• _THE RECORDS_:
━━━━━━

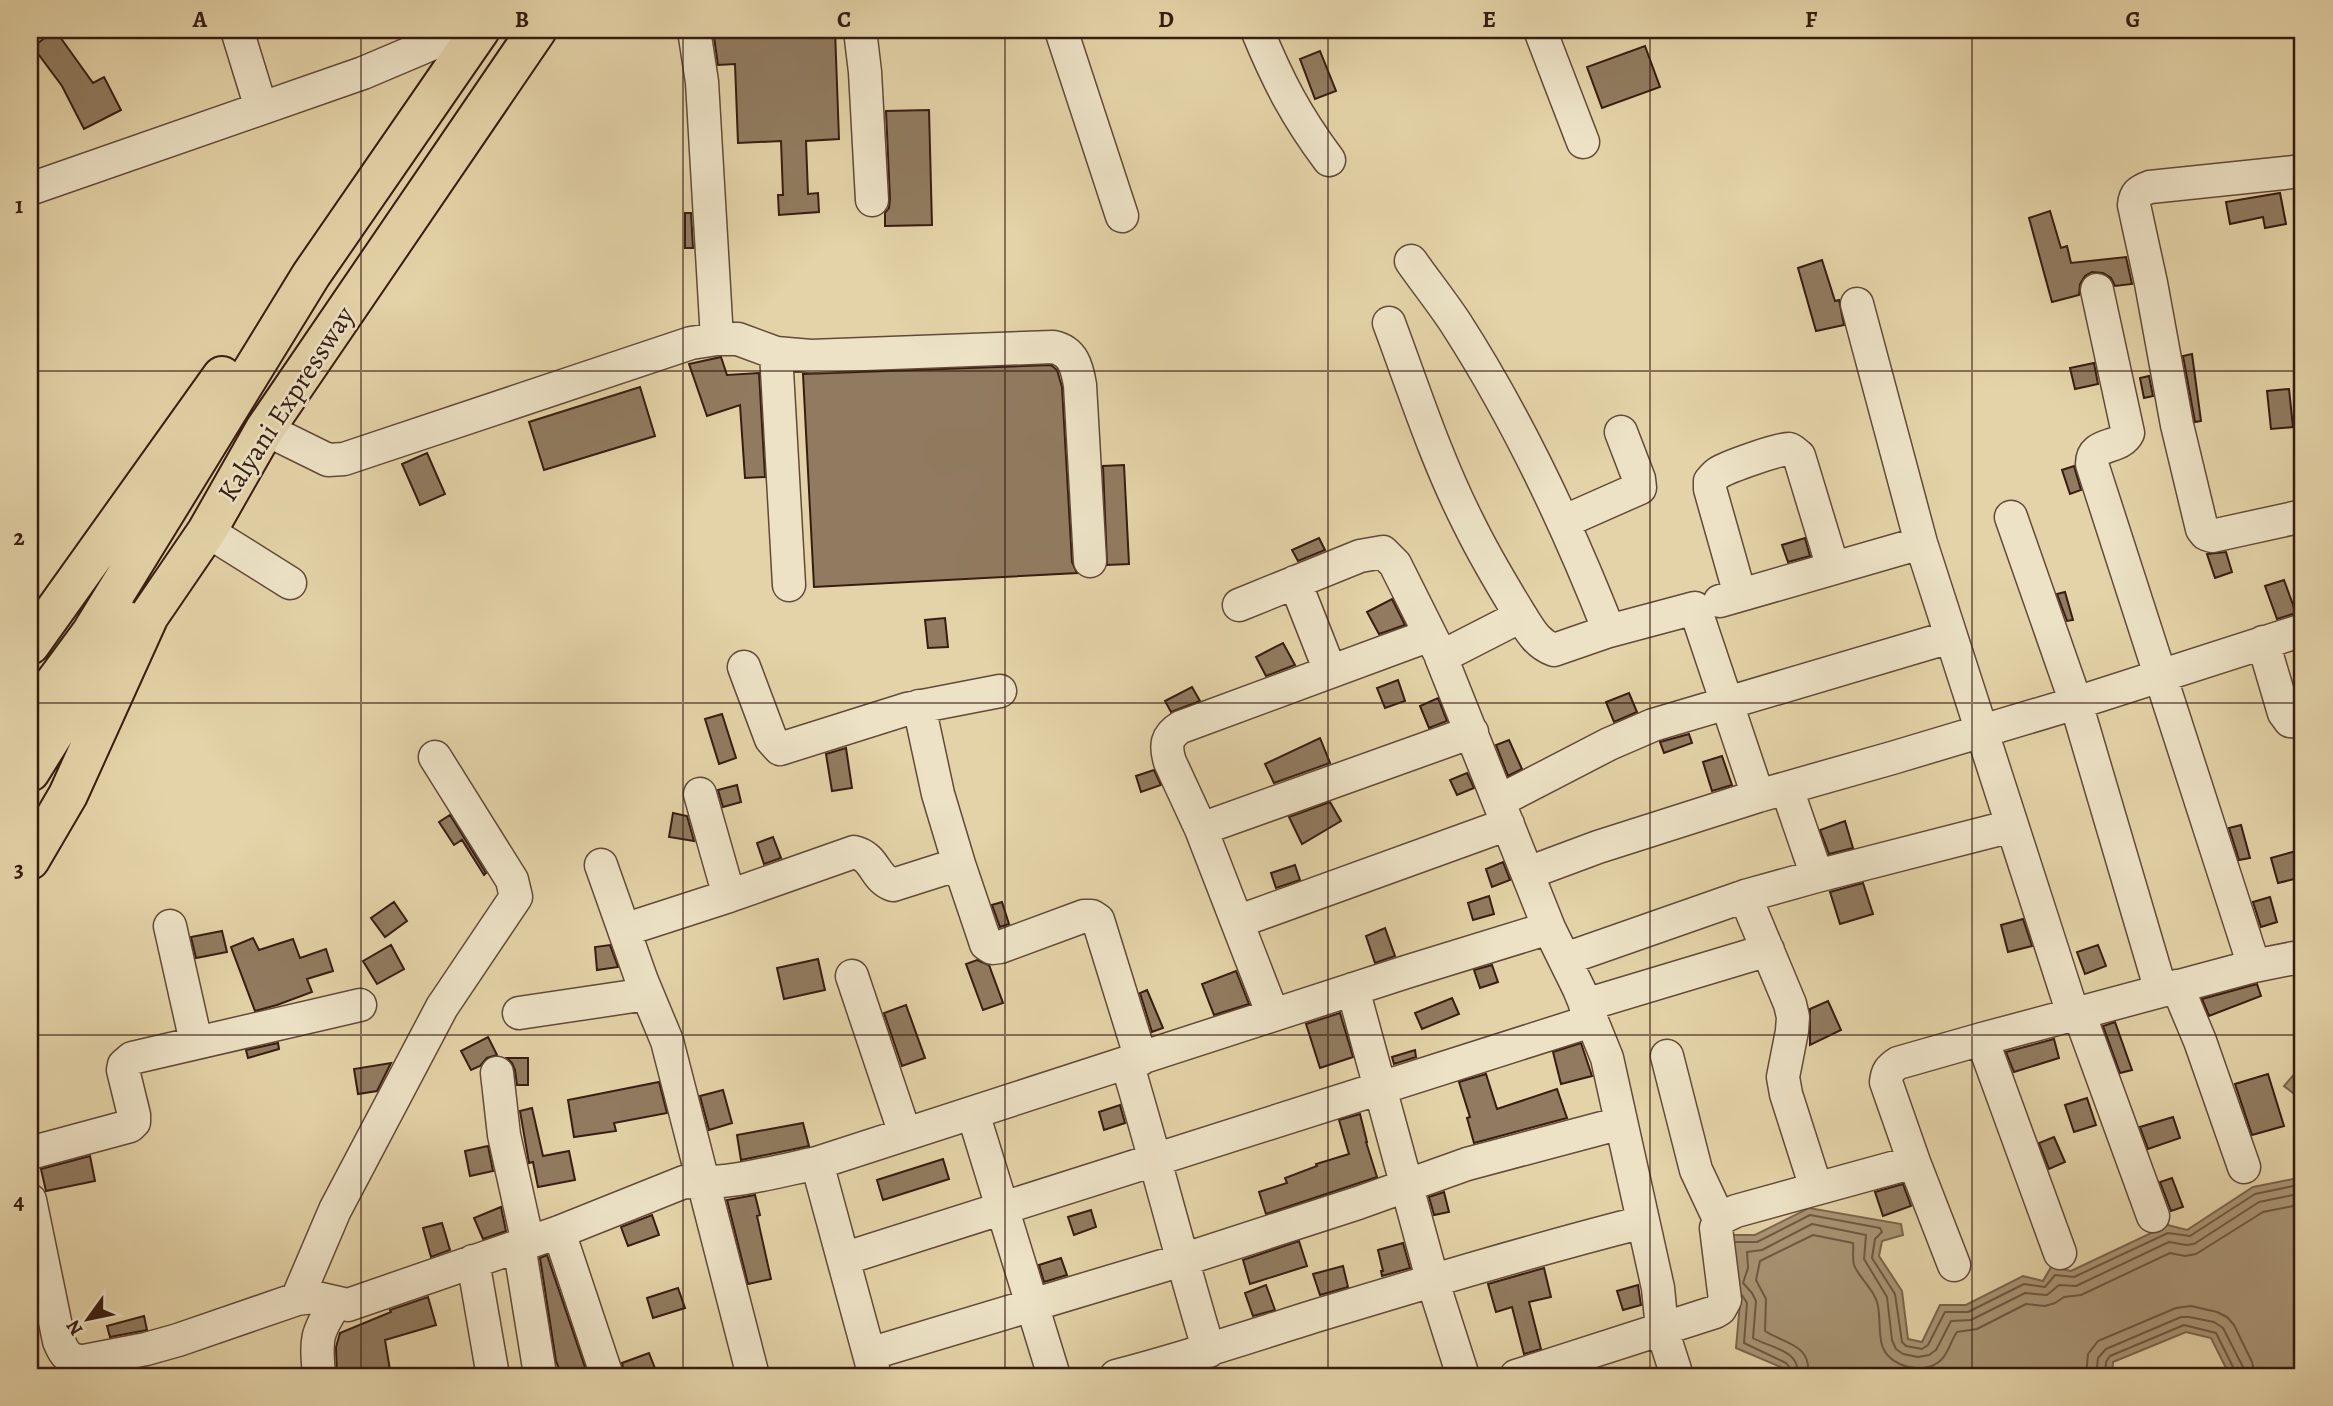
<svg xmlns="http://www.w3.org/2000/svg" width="2333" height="1406" font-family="Alegreya,serif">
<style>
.water{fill:#a99575;stroke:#7b654d;stroke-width:2}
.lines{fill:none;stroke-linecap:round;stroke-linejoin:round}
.shore{stroke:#705843;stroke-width:2}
.building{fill:#917b60;stroke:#371c11;stroke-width:2}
.minor-casing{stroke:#624a37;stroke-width:35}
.highway-casing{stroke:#371c11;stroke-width:42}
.minor{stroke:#ede2c6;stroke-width:32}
.highway{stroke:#e4d3a8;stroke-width:38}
.grid{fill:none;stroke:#371c11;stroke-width:2;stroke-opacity:0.55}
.labels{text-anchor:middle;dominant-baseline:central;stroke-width:5;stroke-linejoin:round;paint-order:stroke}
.street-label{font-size:28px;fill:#371c11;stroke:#ede2c6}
.neatline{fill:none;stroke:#371c11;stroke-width:2.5}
.grid-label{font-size:23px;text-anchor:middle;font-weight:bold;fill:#371c11}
</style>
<rect width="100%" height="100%" fill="#e4d3a8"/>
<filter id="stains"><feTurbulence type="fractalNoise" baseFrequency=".00286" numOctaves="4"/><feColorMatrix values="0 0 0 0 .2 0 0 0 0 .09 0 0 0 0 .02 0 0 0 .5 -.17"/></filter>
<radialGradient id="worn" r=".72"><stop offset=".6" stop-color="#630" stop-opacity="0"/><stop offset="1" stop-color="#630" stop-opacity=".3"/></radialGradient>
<path class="water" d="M2303,1064V1140L2299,1135L2302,1100L2284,1086Z
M2303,1177V1376H2230L2211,1338L2186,1332L2113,1362L2112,1376H1781L1783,1368L1736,1348L1740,1303L1723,1289L1722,1242L1734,1235H1755L1809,1208L1901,1224L1903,1235L1882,1241L1879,1256L1902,1291L1908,1339L1922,1342L1940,1305H1966L2023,1276L2043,1281L2051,1267L2071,1271L2168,1225L2187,1230L2253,1187Z"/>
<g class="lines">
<path class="shore" d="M1735,1242H1757L1810,1215L1880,1228L1882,1232L1875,1239L1872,1258L1895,1294L1902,1342L1906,1346L1922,1349L1928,1345L1945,1312H1968L2024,1284L2045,1287L2055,1275L2074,1277L2168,1233L2190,1236L2255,1194L2303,1184
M1742,1295L1747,1303L1744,1343L1786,1363L1790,1368L1789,1376
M1797,1376C1802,1350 1770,1348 1753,1338L1756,1301L1752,1293L1743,1283L1748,1268L1747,1252L1762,1250L1812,1224L1866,1235L1864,1259L1887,1297L1892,1340L1896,1349L1903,1354L1918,1357L1929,1355L1936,1350L1951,1321L1971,1320L2025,1293L2047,1295L2059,1285L2076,1286L2169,1242L2186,1245L2194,1244L2259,1202L2303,1193
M1808,1376C1812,1344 1785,1344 1765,1331L1766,1299L1756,1280L1760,1261L1813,1235L1853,1243C1854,1250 1852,1257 1854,1265C1859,1278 1873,1288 1877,1302C1881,1315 1878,1331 1882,1345C1888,1367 1925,1376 1941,1360C1949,1352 1951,1340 1957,1332L1977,1329L2026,1304L2045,1306L2055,1303L2064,1297L2081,1295L2170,1253L2185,1256L2196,1254L2263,1212L2303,1204
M2086,1376L2088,1354L2098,1341L2176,1308L2191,1306L2217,1312L2227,1317L2234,1325L2252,1362L2255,1376
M2096,1376L2098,1358L2106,1349L2181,1317H2189L2214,1322L2223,1328L2243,1367L2245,1376
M2105,1376L2106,1362L2110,1356L2184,1325L2216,1333L2235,1371L2236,1376"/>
</g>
<path class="building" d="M55,30L93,83L104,77L121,110L84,129L62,86L33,47Z
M713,30H835L839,139L806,141L808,194L818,193L819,212L779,215L778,195H783L781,141L738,143L735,64L718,65Z
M1645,46L1660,87L1602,108L1587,67Z
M1320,51L1336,91L1315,99L1300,59Z
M929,110L932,225L885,226V213L889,208L890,199L886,111Z
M2280,193L2286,224L2265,228L2263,217L2230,224L2226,202Z
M2050,211L2061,248L2067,246L2071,263L2126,257L2132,284L2115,286L2111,278L2103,273L2092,272L2085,276L2080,284L2079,295L2052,302L2029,218Z
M685,213H691L693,248H685Z
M1822,260L1835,301L1839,300L1844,325L1816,331L1798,268Z
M2192,354L2201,421L2195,422L2183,356Z
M721,357L727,375L759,373L765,477L745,478L740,405L707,416L689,364Z
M2094,363L2098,384L2075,389L2070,368Z
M1051,365L1057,370L1062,387L1072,562L1077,573L814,587L803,374Z
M2149,376L2153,396L2144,398L2140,378Z
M640,387L655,436L544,470L529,422Z
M2289,389L2293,427L2271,429L2267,391Z
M427,453L445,494L420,505L402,464Z
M1124,465L1129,564L1107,565L1103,466Z
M2074,466L2081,490L2070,494L2062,470Z
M1319,538L1325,550L1298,561L1292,550Z
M1805,538L1810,556L1788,562L1782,545Z
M2226,552L2232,572L2215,578L2207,554Z
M2284,580L2296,613L2277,619L2265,586Z
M2065,592L2073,620L2067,621L2057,594Z
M1392,599L1405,625L1379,634L1367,612Z
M945,618L948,647L928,648L925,620Z
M1283,643L1295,665L1266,676L1256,657Z
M1398,680L1405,701L1385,708L1377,688Z
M1192,687L1200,701L1171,712L1165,701Z
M1629,693L1637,712L1614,722L1606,702Z
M1438,698L1447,721L1429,728L1420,706Z
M722,714L736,758L719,764L705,719Z
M1689,734L1692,743L1664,753L1660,742Z
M1320,738L1330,763L1274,783L1265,764Z
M1509,740L1522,769L1508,776L1496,745Z
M846,748L852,788L832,791L826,754Z
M1722,756L1732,785L1712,791L1703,762Z
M1154,770L1161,785L1141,792L1136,776Z
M1467,773L1474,788L1457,795L1450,780Z
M737,785L741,802L723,807L718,790Z
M1330,802L1341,821L1302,844L1289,817Z
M673,813L687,816L694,841L669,837Z
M450,815L486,873L484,875L462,840L454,845L439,822Z
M1845,821L1853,848L1829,854L1820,830Z
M2241,825L2250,858L2239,860L2229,828Z
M773,837L781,858L764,864L757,843Z
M2303,849V877L2278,883L2271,858Z
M1503,862L1510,880L1492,887L1486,869Z
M1295,865L1300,880L1276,888L1271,873Z
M1863,883L1873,914L1840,924L1830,892Z
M1489,896L1494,914L1473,920L1468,903Z
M2270,897L2277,922L2261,927L2253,902Z
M394,902L407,921L385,937L371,918Z
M1002,902L1009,924L1000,927L992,905Z
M2023,919L2032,946L2008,952L2001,925Z
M1385,928L1395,956L1375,963L1366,936Z
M222,931L227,952L196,958L191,937Z
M253,938L259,950L293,939L300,958L326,949L333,971L307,979L312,992L277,1005L255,1011L231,947Z
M391,945L404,969L377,984L363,961Z
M610,945L618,967L597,970L595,947Z
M2098,945L2106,966L2085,974L2077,952Z
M818,959L825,990L784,999L777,968Z
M977,960L989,965L1003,1003L983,1010L966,964Z
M1492,965L1498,982L1480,988L1474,970Z
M1236,971L1249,1004L1214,1015L1202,984Z
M2257,984L2261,996L2209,1016L2202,999Z
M1147,990L1163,1028L1152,1032L1140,993Z
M1452,998L1459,1014L1422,1029L1415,1013Z
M1828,1001L1841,1030L1810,1045V1009Z
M906,1005L925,1058L902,1066L884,1013Z
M1340,1013L1353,1057L1320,1068L1306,1024Z
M2115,1022L2132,1070L2120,1073L2103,1026Z
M488,1037L497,1055L487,1058L480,1066L471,1070L461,1051Z
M2054,1039L2059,1058L2014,1072L2006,1052Z
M278,1043L279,1049L248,1058L246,1050Z
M1581,1043L1592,1076L1561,1084L1553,1052Z
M1415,1050L1416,1057L1394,1064L1392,1057Z
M507,1058H528V1085H517L515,1070L512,1063Z
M391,1063L377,1091L358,1094L354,1069Z
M1486,1074L1497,1109L1557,1089L1567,1118L1474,1143L1467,1118L1470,1117L1459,1082Z
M2268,1074L2284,1126L2252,1135L2235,1084Z
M659,1082L667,1113L614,1123L616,1131L574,1137L568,1100Z
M723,1090L732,1123L709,1130L700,1096Z
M2087,1098L2096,1125L2074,1132L2065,1105Z
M1120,1105L1125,1123L1104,1130L1099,1112Z
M532,1108L543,1156L569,1151L575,1180L538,1187L533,1162L529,1163L520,1111Z
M1360,1114L1367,1142H1366L1377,1177L1266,1214L1259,1192L1287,1183L1285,1178L1317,1166L1316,1164L1349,1154L1339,1120Z
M2173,1117L2180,1138L2148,1149L2140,1127Z
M803,1123L809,1146L741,1160L737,1135Z
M2054,1137L2065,1162L2049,1169L2039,1143Z
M488,1146L493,1171L470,1176L465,1151Z
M90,1156L95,1181L46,1191L41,1169Z
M943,1159L949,1179L883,1200L877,1180Z
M2172,1178L2183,1207L2171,1211L2160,1182Z
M1903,1184L1911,1206L1883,1216L1875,1192Z
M1444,1192L1449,1212L1434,1215L1429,1197Z
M755,1195L760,1215L757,1216L771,1279L748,1284L727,1200Z
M501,1207L506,1231L483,1239L474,1218Z
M1091,1210L1096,1227L1074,1235L1068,1217Z
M652,1215L659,1235L628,1246L621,1227Z
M442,1223L450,1250L431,1257L423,1228Z
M1299,1241L1307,1266L1250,1284L1243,1260Z
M1403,1243L1410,1268L1382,1276L1381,1271H1383L1378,1250Z
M547,1255L588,1376H562L556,1361L540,1258Z
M1061,1258L1067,1275L1044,1282L1039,1265Z
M1343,1266L1348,1287L1320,1295L1313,1274Z
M1544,1268L1551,1297L1529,1302L1541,1349L1524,1354L1512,1307L1496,1312L1488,1284Z
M1266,1285L1275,1310L1253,1316L1245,1293Z
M1638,1285L1641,1305L1623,1310L1617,1291Z
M678,1288L685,1308L653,1318L647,1298Z
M428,1297L436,1325L385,1340L391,1376H337L336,1347L340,1333L391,1312L390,1310Z
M144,1316L147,1330L110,1337L107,1326Z
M649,1353L656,1371L642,1376H625L622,1363Z"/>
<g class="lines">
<g class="minor-casing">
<path id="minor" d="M237,30L261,108
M694,30L702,82L717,339
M860,30L865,72L872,200
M1061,30L1122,216
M1257,30C1278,81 1296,116 1329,160
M1540,30L1583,142
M2303,171L2150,187C2139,191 2135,194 2134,205L2151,283L2177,425L2202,529L2206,534L2212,536L2303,516
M30,189L363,73L448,37L461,30
M1411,261C1425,281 1441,301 1455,322C1517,418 1567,524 1609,631
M2097,290L2128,433C2120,450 2092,441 2092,464L2254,966
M1857,304L1921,543L2073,1014
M1389,323C1414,390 1436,459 1468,522C1484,555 1502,585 1521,616
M776,353L789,585
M265,429L328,460L344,459L691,343L717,339H738L776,353L811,356L1053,347C1073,351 1077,367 1080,385L1090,561
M2011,517L2076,703L2161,991
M1563,522L1640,488L1639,479L1621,432
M207,531L290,583
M1295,582L1330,671
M1740,595L1710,489V481C1713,478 1715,475 1718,473C1727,467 1781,448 1789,449C1793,450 1795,453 1799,456L1833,568
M1720,601L1921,543
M1239,605L1360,556L1383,552L1395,564L1439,652
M2263,642L2284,713L2290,721L2303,722
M744,667L771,739L780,749L907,709L1000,691
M919,706L938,794L959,864
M1787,789L1817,876
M700,794L729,896
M1499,801L1609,744L1653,725L1950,637
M1201,829L1472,732
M601,865L642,981L667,1041L753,1376
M1528,873L1598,847L1758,796
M1745,896L1790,1004L1793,1017L1792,1031L1783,1077L1786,1094L1816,1188
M1237,922L1508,824
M170,926L196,1042
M624,930L729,896L854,852C876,857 874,879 893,885L959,864L983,935L986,944L992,948L1000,947L1084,916H1092L1098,920L1141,1059
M1565,959L1745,896L1817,876L2012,826
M852,976L905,1134
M2177,986L2200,1041L2244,1167
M1353,989L1433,1282L1463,1376
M1585,1005L1768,950
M519,1013L647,994
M2079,1013L2153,1216
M1273,1015L1201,829L1170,762C1165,746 1166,736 1181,727L1430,635
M1982,1039L2060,1253
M1667,1056L1696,1170L1719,1219
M1127,1063C1156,1159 1180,1256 1209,1351
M497,1073L504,1135L528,1243
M973,1113L1054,1376
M30,1153L130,1126L134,1122V1115L123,1070L124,1065L132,1058L360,1005
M817,1163L875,1376
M30,1200L59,1341C64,1354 69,1361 84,1361L146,1349L178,1340L297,1299L313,1297L348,1305L559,1232L684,1182C728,1185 774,1172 817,1163L1406,972L1549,928L1441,657L1521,616C1530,630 1537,644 1554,650L1609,631L1695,608L1758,796L1892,758L2076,703L2303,630
M559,1232L607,1376
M519,1245L539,1368
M843,1259L1591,1021
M473,1261L493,1376
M1954,1265L1914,1162L1886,1082C1887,1072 1890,1068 1898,1063L1982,1039L2254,966L2294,958L2303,961
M297,1299L335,1210L442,1007L516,897L512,880L435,757
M869,1354L1182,1260L1358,1203L1467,1164L1621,1123
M319,1376C316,1340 315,1334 336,1303
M1116,1376C1183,1359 1248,1337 1315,1316C1424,1283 1533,1250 1643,1222
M1516,1376L1662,1329L1658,1288L1607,1058L1579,989L1549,928
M1677,1376L1662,1329L1715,1312L1720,1309L1725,1300L1716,1228L1719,1219L1736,1211L1914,1162"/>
</g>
<g class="highway-casing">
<path id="highway" d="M30,645L222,376
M30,716L91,633L311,275L480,30
M30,772L125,620
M30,860L68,795L149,616L207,531L265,429L537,30"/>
</g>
<use href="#minor" class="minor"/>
<use href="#highway" class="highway"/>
</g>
<path class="grid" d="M361,30V1376M683,30V1376M1005,30V1376M1328,30V1376M1650,30V1376M1972,30V1376M30,371H2303M30,703H2303M30,1035H2303"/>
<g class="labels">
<g class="street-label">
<text transform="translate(286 404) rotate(-57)">Kalyani Expressway</text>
</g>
</g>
<rect width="2333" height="1406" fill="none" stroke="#e4d3a8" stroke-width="77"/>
<g transform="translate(88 1319) rotate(237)" stroke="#ede2c6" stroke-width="5" paint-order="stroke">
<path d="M0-5L12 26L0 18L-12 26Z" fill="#371c11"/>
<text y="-10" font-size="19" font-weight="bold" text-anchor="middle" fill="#371c11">N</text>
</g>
<rect x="38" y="38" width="2256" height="1330" class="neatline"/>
<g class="grid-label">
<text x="200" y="27">A</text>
<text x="522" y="27">B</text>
<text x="844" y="27">C</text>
<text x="1166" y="27">D</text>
<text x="1489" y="27">E</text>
<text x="1811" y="27">F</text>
<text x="2133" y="27">G</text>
<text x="19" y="213">1</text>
<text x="19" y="545">2</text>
<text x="19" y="877">3</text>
<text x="19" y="1209">4</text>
</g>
<rect width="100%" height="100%" filter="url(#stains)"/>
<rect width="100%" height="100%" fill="url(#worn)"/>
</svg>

━━━━━━

• _PROBLEM_:
Give the number of lines in the entries that hold the word "labels", and nothing else.

• _RESPONSE TO THE EXERCISE_:
2